Wednesday, November 8, 2023
Der «Richard David Precht der Industrie»: Wie der Trigema-Chef Wolfgang Grupp in Deutschland zur Kultfigur wurde
Neue Zürcher Zeitung Deutschland
Der «Richard David Precht der Industrie»: Wie der Trigema-Chef Wolfgang Grupp in Deutschland zur Kultfigur wurde
Artikel von Nelly Keusch •
13 Std.
Zweireiher, Krawatte und Einstecktuch: Wolfgang Grupp ist aus der deutschen Öffentlichkeit kaum wegzudenken.
«Wenn einer zu Hause arbeiten kann, dann ist er unwichtig»: Mit dieser Aussage in einem Interview mit dem «Tagesspiegel» geriet Wolfgang Grupp Anfang Oktober wieder einmal in die Schlagzeilen. Wer zu allem Ja sage, brauche sich nicht wundern, wenn immer mehr gefordert werde, so der Trigema-Chef.
Wolfgang Grupp ist einer der bekanntesten Unternehmer Deutschlands. Dies allerdings nicht wegen seiner herausragenden unternehmerischen Leistungen, sondern wegen der provokativen Aussagen, die er regelmässig tätigt. Sei es die moderne Arbeitswelt, die Rollenverteilung der Geschlechter oder der Krieg in der Ukraine – Wolfgang Grupp hat zu allem eine Meinung. Das Portal T-Online bezeichnete ihn deswegen als «Richard David Precht der Industrie».
Die nächste Generation übernimmt
Nun geht der Firmenpatron per Ende Jahr in Rente, Trigema übergibt er an seine beiden Kinder. Der Bekleidungshersteller mit Sitz im schwäbischen Burladingen beschäftigt in Deutschland rund 1200 Mitarbeiter und rühmt sich damit, vollständig in der Heimat zu produzieren. Wolfgang Grupp, der 1942 in Burladingen geboren wurde, übernahm den Betrieb 1969 von seinem Vater.
Zu diesem Zeitpunkt hatte Trigema bei einem Umsatz von umgerechnet 8,7 Millionen Euro 5,1 Millionen Euro Schulden und blickte auf eine äusserst unrühmliche NS-Geschichte zurück: Als NSDAP-treuer Betrieb hatte das Unternehmen unter anderem mit Zwangsarbeitern Wehrmachtskleidung hergestellt.

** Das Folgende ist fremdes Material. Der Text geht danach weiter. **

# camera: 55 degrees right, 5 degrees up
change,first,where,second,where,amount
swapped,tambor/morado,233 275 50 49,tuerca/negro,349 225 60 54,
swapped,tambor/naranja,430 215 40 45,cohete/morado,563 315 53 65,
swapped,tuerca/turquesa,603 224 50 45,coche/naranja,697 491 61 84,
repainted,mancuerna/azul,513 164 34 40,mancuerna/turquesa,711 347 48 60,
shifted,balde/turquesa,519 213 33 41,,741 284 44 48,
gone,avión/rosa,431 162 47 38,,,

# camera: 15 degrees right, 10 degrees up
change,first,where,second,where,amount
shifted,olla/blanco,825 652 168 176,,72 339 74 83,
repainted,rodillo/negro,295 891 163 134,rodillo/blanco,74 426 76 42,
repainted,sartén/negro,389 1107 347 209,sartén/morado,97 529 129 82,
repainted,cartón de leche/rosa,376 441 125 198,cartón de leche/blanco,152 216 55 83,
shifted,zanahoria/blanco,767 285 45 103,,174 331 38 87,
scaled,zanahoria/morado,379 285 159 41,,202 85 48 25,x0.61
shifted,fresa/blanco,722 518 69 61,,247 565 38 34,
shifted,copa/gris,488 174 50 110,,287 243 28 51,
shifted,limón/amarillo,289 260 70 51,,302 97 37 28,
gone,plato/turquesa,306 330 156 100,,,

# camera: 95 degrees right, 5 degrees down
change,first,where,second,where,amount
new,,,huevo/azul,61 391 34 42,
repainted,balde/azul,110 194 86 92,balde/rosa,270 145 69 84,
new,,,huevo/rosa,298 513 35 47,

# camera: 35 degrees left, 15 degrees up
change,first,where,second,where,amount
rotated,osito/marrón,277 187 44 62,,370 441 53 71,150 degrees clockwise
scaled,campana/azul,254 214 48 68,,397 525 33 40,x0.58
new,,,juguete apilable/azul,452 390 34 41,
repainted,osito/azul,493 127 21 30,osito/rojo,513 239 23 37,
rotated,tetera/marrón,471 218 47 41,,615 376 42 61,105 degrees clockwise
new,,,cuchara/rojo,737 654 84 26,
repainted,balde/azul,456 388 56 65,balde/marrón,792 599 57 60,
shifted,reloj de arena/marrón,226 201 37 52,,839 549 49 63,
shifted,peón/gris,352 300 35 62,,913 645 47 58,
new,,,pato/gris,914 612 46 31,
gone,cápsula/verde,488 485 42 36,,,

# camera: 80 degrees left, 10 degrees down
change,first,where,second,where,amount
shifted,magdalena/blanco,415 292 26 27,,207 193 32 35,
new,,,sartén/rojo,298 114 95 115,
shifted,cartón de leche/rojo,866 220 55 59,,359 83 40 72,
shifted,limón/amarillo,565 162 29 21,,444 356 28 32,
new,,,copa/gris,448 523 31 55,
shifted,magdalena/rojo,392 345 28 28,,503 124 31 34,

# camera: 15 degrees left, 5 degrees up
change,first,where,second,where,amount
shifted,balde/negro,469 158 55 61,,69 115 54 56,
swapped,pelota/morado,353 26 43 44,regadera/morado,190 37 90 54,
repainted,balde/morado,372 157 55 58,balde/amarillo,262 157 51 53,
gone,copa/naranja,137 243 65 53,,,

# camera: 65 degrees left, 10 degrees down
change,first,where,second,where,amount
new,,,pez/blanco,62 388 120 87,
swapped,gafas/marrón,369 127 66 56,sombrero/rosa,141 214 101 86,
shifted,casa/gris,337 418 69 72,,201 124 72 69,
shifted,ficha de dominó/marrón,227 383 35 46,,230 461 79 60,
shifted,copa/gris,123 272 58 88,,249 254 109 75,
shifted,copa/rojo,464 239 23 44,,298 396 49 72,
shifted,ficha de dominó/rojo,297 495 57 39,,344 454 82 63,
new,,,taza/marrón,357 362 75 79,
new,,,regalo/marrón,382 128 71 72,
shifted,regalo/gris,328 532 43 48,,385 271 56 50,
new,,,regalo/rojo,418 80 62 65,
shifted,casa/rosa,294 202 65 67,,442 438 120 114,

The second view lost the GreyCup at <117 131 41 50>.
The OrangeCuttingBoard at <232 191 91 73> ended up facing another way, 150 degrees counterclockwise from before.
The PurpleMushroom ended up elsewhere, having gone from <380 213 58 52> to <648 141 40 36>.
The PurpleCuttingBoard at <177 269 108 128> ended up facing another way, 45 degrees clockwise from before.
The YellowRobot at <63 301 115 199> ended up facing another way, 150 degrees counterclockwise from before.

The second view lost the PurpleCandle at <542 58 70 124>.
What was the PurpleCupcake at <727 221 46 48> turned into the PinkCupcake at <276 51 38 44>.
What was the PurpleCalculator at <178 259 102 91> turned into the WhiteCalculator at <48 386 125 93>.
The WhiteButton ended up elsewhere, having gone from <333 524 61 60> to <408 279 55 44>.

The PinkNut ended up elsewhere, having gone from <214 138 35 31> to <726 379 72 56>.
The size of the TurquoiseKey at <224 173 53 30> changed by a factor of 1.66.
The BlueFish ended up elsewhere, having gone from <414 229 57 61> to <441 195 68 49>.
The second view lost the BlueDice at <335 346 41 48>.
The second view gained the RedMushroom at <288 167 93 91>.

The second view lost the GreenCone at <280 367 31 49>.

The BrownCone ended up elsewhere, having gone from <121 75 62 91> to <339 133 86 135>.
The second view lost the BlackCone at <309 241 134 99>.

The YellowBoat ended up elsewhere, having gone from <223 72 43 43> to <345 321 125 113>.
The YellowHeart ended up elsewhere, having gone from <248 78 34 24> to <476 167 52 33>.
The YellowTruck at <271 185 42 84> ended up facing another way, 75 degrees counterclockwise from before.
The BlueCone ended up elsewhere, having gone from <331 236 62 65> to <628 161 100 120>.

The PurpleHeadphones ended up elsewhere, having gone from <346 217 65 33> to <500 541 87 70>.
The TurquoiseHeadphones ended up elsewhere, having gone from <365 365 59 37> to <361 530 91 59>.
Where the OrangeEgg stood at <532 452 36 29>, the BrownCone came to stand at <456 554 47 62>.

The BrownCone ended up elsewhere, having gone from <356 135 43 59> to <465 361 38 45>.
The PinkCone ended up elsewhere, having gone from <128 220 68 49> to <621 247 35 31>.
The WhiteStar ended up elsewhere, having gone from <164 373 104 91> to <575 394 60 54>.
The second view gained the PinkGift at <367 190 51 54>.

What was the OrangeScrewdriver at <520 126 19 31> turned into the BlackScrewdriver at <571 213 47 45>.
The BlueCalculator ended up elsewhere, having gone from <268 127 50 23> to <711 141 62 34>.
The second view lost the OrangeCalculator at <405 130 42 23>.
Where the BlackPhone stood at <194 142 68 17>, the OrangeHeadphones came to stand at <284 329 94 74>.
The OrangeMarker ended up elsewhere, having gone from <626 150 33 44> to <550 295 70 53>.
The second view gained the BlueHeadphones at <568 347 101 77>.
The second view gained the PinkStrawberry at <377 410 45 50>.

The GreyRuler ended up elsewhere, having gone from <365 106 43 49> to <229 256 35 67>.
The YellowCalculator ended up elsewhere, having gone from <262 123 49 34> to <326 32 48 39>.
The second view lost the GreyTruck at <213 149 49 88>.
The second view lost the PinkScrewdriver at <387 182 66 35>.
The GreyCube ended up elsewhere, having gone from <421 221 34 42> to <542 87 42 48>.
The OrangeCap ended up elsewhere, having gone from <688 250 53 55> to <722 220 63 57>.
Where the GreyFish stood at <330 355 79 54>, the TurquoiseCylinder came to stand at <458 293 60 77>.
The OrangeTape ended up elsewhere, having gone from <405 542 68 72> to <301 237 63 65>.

Grupp fokussierte die Trigema-Produktion auf T-Shirts, Sweatshirts und Tennisbekleidung und erwarb dazu unter anderem die Exklusivlizenz für Walt-Disney-T-Shirts. Bis 1975 konnte er sämtliche Schulden des Unternehmens tilgen, 2022 stand der Umsatz von Trigema bei 127 Millionen Euro.
Grupp als Trigema-Werbegesicht
Der deutschen Öffentlichkeit wurde Trigema vor allem durch auffällige Werbeaktionen ein Begriff. Dazu zählen die Spots, die lange Zeit unmittelbar vor der «Tagesschau» liefen und einen synchronisierten Schimpansen zeigten. Die Videos haben Kultstatus erreicht – ebenso wie Wolfgang Grupp, der aus der deutschen Öffentlichkeit kaum mehr wegzudenken ist. In zahlreichen Medienauftritten engagierte er sich in den vergangenen Jahren für den Produktionsstandort Deutschland und warb damit, dass es bei Trigema seit über 30 Jahren weder Kurzarbeit noch Entlassungen gegeben habe.
Er, der sich gerne als Patron des deutschen Mittelstands ausgibt, hat sich durch seinen unternehmerischen Erfolg weit davon entfernt: Das Gruppsche Familienanwesen thront auf einem 25 000 Quadratmeter grossen Grundstück mit Pool, für kurze Reisen nutzt Grupp, der stets mit Zweireiher, Krawatte und Einstecktuch auftritt, seinen Helikopter mit der Aufschrift «Hallo, Fans». Er sei ein Egoist, sagte er dem «Tagesspiegel»: «Mir soll es gut gehen, ich will Geld verdienen.»
Dennoch verkörperte Grupp stets den Familienunternehmer alter Schule, der Verantwortung für seine Firma übernimmt und mit seinem Privatvermögen haftet – und sich über jeglichen neumodischen Schnickschnack beschwert. So betonte er in Interviews gerne, dass er weder Computer noch Smartphone besitze. Mails lasse er sich ausdrucken, Antworten diktiere er seiner Sekretärin.
Seine Ansichten passen nicht in die Zeit
Mit seinen Ansichten wirkt er immer mehr aus der Zeit gefallen. Gegenüber der NZZ gestand er vor ein paar Jahren, er sei nur bekannt, weil er Dinge sage, die man so nicht mehr sage. Männer seien zuständig für das Einkommen, die Mütter für die Kinder, erklärte er etwa in einem RTL-Podcast. «Wenn heute Frauen die Jobs wollen, und die Männer sollen den Haushalt machen, dann ist die Welt verkehrt geworden.»
Hat Grupp sich deswegen entschieden, seinem Sohn bei der Nachfolgeregelung den Vorrang zu geben? Noch im Oktober hatte er angekündigt, seine beiden Kinder Wolfgang junior, 32, und Bonita, 34, würden das Unternehmen gleichberechtigt weiterführen. Wie nun jedoch bekanntwurde, wird Wolfgang junior zum 1. Januar 2024 persönlich haftender Gesellschafter und Geschäftsführer, seine Schwester lediglich Mitglied der Geschäftsführung.
Und auch mit seinen Ansichten zur Weltpolitik machte Grupp sich in jüngster Zeit wenig Freunde: Bei einer Festrede im September 2022 sprach er in Bezug auf den russischen Überfall auf die Ukraine davon, dass die USA im Hintergrund alles steuern würden, um Russland, die Europäische Union und Deutschland kleinzuhalten. Für Wladimir Putin äusserte er Verständnis.
Privates und Geschäft seien für ihn eine Einheit, betonte Grupp stets. Alles, was er tue, tue er für Trigema. Nun wird er mit 81 Jahren in den Hintergrund treten – vorstellen kann man sich das kaum.